Over the past month I have been watching a lot of baseball. For the record, I always watch baseball in October and usually watch the teams that I follow go down, one by one. This year was extra exciting due to the participation of my hometown Toronto Blue Jays, which meant that I got to root for a team I actually cared about as opposed to teams that weren’t the Yankees, which is what I have done for the last 20 year or so.
I like baseball for a bunch of reasons, but as a self-described data nerd, one of the key reasons was that baseball was the first sport to really embrace the use of data and statistics. I’m not talking about Bill James, but rather the fact that information is available about the batting averages of Babe Ruth and Ty Cobb and pitching stats for Cy Young and Christy Mathewson creates a continuity of information through the last 100 years and dates back to a time when those things were calculated by hand.
As I watched games, I was both impressed and unsatisfied by the quantity and quality of data that was provided during the broadcast. The problem with providing people with information is that they want even more information…
First, the things I liked. I am always impressed how each network that shows games is able to provide a compact but complex graphic in one corner of my screen that tells me the inning, score, outs, base runners, current count to the batter, number of pitches thrown, speed of the pitch and even the pitcher and batter’s names. I love when I get multiple views of the strike zone – front, side, top – to see where the pitch really was. (I’m a couch home plate umpire, calling strikes when I see them that way, so always nice to see that I was right in my call.) I like the stats that come up when the batter comes up so I can see their hits and RBIs and homers and strikeouts. There can also be fancy decompositions of their stats – results in the latter part of the season, or with runners in scoring position that give me some sense of how well they are currently playing or how they play under pressure.

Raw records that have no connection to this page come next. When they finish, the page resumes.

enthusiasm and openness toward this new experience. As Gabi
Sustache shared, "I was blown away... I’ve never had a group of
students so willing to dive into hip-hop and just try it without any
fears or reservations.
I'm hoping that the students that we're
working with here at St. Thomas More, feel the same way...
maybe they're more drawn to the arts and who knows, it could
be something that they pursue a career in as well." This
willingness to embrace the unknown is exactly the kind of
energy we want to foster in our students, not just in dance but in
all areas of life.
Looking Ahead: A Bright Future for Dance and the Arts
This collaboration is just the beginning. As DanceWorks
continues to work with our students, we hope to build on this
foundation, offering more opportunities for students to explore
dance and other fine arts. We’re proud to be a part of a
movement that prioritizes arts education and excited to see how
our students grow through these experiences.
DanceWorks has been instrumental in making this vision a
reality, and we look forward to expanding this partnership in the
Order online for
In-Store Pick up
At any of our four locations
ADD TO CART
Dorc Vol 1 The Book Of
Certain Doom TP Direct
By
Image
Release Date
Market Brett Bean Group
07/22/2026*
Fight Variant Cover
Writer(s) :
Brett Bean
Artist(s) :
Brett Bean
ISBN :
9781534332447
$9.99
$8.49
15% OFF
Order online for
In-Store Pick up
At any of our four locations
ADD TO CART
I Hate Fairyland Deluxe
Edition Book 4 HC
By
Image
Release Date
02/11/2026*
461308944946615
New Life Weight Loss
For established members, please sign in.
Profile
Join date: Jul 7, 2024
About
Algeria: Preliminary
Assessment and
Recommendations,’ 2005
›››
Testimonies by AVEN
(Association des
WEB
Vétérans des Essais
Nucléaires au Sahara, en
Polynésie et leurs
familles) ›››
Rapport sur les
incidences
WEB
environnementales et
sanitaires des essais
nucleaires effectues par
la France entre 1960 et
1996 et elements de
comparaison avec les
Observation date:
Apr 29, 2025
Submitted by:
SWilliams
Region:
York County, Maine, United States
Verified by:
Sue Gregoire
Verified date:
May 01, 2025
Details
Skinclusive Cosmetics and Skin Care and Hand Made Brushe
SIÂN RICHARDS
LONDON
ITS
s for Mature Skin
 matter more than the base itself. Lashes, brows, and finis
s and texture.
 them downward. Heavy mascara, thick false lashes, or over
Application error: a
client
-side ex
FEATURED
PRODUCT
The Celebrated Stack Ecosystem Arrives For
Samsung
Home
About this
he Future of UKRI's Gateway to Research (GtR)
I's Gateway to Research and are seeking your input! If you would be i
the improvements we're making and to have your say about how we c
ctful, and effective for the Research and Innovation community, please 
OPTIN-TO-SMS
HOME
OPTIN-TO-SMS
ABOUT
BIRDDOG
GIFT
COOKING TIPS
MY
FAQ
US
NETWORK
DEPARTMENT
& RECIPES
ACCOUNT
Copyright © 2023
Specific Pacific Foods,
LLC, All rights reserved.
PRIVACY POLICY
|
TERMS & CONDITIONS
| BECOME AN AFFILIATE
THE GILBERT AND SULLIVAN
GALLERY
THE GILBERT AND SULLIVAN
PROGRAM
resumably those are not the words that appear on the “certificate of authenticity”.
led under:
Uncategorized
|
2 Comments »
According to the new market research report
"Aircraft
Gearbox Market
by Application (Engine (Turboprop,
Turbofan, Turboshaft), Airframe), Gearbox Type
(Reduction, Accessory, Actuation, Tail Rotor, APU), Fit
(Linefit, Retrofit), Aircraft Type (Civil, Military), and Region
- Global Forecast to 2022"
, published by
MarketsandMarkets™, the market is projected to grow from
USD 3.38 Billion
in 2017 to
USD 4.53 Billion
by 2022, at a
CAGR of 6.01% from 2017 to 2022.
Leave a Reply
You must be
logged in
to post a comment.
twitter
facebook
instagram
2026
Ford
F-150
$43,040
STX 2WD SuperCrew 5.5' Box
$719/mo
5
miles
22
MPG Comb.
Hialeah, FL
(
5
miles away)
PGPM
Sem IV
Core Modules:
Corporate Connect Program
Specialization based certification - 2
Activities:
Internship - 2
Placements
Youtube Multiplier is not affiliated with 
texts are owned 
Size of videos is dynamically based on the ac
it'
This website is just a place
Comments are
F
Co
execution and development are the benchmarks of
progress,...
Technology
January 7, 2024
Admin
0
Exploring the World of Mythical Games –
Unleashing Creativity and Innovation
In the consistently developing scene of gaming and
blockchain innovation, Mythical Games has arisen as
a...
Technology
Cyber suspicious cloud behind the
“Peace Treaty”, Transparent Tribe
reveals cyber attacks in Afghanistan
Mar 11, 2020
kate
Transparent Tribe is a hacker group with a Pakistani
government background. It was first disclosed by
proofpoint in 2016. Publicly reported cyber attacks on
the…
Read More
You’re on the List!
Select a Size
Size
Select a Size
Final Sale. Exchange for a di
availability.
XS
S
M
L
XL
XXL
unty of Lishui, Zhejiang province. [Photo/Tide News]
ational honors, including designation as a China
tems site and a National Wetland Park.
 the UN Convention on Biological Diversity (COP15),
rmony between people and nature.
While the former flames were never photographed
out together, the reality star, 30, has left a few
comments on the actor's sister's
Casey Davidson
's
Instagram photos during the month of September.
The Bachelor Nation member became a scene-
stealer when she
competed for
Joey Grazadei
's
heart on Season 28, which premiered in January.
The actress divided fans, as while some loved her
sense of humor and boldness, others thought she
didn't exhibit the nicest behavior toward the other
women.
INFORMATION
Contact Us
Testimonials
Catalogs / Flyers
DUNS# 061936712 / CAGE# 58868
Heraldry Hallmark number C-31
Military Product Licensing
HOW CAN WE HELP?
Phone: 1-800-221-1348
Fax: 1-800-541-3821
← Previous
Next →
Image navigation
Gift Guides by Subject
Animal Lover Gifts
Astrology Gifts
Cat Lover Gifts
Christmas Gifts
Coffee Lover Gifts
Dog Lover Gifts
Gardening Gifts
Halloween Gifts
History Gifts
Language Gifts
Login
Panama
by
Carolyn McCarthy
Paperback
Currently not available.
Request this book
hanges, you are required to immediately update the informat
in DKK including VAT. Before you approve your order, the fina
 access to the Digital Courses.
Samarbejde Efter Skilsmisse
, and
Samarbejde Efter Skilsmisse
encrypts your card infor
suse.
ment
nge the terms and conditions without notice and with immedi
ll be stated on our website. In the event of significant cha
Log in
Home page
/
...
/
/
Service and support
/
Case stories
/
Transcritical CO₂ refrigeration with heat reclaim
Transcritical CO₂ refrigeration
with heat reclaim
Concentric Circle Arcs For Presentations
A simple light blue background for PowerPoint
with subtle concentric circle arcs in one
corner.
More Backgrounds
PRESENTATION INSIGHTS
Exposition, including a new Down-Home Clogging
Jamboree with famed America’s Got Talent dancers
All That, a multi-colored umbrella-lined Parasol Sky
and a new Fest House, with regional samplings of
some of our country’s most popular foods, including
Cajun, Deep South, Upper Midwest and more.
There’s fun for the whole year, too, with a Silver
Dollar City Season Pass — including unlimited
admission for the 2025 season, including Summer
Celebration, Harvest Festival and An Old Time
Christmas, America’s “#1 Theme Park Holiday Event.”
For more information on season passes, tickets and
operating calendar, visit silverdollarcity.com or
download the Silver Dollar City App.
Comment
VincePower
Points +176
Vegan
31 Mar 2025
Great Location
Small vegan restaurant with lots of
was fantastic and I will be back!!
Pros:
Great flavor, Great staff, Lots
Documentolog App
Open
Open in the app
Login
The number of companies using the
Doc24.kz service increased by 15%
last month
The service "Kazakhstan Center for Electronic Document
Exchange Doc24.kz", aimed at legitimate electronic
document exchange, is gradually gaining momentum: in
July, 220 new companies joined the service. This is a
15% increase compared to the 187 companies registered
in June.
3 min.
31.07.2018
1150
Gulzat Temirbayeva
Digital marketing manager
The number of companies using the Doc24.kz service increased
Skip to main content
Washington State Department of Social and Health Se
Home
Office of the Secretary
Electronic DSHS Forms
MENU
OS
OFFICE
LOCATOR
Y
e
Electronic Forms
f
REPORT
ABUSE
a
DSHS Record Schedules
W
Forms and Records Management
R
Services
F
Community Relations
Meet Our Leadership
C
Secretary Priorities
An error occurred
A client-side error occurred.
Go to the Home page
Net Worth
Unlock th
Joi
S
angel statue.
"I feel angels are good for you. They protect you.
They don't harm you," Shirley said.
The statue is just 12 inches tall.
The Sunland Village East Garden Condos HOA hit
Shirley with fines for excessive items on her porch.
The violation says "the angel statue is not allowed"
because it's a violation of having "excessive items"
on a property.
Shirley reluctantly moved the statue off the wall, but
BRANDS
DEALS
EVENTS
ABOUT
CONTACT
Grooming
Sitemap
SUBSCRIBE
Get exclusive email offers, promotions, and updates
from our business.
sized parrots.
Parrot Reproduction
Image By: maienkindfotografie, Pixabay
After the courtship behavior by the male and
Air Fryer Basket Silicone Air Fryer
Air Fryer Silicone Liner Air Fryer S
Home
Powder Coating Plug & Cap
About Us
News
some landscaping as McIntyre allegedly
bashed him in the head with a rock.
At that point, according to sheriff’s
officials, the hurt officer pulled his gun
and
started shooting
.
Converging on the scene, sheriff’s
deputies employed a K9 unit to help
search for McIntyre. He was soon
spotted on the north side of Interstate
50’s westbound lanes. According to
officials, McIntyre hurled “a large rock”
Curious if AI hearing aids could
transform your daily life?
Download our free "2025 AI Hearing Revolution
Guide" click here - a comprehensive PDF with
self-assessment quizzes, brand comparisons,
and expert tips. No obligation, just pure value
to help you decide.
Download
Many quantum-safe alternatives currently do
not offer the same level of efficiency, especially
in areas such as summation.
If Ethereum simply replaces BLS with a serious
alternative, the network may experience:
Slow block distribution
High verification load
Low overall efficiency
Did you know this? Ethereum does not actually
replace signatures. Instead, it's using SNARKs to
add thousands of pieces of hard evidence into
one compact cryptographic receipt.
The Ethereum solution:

So what could I possibly be missing? I’d like to know what part of the field each batter hits to, with what frequency and how many bases they got. I’d like to know what kind of pitches have been thrown – 2 or 4 seam fastballs, curves, sliders, and so on – how many, actual vs. intended location, how many have been strikes and balls by pitch type. But even with all that, there is still the undefined, unmeasurable things that make playoff ball so exciting – the young pitcher throwing a great game despite never being in the playoffs before, the average hitter having an all-star series, or the experienced veteran hitting a ball so purely that as soon as he hits it, everyone watching knows, absolutely knows, that it’s a home run.
What stats could ever predict that? Which is why, every October, this data nerd continues to watch as many games as I can.